According to a Reuters report published on Saturday, Libyan protesters has vowed to keep demonstrating until all the ruling elites quit power after rallies in most main cities on Friday culminated in a crowd storming the parliament building and torching parts of it.
Security forces protecting the parliament withdrew from the site, the witnesses added.
Demonstrations took place on Friday in Tobruk, Benghazi and some smaller towns over a failure of government.
Libya has been in chaos since the 2011 NATO-backed uprising that ousted Muammar Gaddafi. In 2014, it split between warring eastern and western factions before a peace process beginning in 2020 tried to knit the country back together.
However, after a scheduled election was halted in December, the eastern-based parliament said the interim unity government of Abdulhamid al-Dbeibah had expired and it appointed Fathi Bashagha to replace him.

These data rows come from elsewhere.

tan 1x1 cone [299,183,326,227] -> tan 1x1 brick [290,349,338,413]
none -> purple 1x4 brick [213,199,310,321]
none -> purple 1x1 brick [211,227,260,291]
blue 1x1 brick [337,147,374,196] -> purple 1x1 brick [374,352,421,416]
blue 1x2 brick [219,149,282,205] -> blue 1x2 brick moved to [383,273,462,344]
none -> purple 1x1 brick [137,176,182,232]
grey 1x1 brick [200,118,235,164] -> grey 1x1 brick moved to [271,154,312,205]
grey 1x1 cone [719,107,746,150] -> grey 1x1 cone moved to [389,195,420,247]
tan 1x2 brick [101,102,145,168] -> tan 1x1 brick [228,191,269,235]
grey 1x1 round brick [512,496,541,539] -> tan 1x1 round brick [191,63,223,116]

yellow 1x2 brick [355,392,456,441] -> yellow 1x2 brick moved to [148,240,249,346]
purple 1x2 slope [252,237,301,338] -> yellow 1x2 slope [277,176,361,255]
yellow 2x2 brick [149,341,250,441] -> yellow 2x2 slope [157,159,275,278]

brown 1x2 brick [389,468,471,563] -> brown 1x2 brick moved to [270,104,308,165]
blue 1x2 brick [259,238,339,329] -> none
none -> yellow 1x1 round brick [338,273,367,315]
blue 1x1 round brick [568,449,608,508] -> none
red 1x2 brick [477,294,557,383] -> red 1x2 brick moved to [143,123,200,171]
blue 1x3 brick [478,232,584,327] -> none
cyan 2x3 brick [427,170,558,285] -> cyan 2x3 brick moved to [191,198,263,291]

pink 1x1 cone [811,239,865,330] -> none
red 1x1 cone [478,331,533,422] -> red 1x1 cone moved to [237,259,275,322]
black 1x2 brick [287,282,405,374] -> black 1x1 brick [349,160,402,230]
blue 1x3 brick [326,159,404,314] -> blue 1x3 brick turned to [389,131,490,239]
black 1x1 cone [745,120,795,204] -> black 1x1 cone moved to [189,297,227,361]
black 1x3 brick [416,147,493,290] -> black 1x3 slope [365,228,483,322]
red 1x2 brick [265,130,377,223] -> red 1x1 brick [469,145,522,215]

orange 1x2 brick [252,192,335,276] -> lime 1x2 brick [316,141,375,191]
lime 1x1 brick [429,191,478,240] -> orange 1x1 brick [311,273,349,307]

Protesters held their biggest rally in Tripoli for years, chanting slogans against Libya's feuding political elites, and demonstrators blocked off roads in Benghazi and Misrata and set fire to government buildings in Sebha and Qarabuli.
"We affirm our determination to continue the path of peaceful demonstration until the last breath to achieve our goals," the Beltrees youth movement, which is mostly focused on online activism over living conditions and was behind calls for protests in 2020, said via social media.
It said it would occupy city streets and squares until all the ruling political bodies "announce their resignation in public".
The fact that protests are happening across the country shows the growing frustration of Libyans on both sides of the main political dividing line between eastern and western factions that were at war for years.
Scheduled national elections collapsed in December, leading rival political factions into a standoff over control of government that has pushed Libya back towards conflict while public services have deteriorated.
After the failed election, the eastern-based House of Representatives parliament said the interim government of Abdulhamid al-Dbeibah in Tripoli was no longer valid and appointed Fathi Bashagha as prime minister.
Dbeibah has refused to cede power, however, and another legislative body, the High State Council (HSC), has rejected the parliament's moves. The parliament and HSC leaders held talks in Geneva this week but made no breakthrough.
Friday's protests were initially called over chronic power cuts.
Dbeibah said late on Friday that all Libya's political institutions should quit and hold elections, something most political leaders have said for years without making the compromises needed for a vote.
Parliament speaker Aguila Saleh condemned "acts of sabotage" in the protesters' attack on the parliament building in Tobruk, saying it was punishable by law.
United Nations Libya mission chief Stephanie Williams said protests were a clarion call for political classes to put their differences aside and hold elections.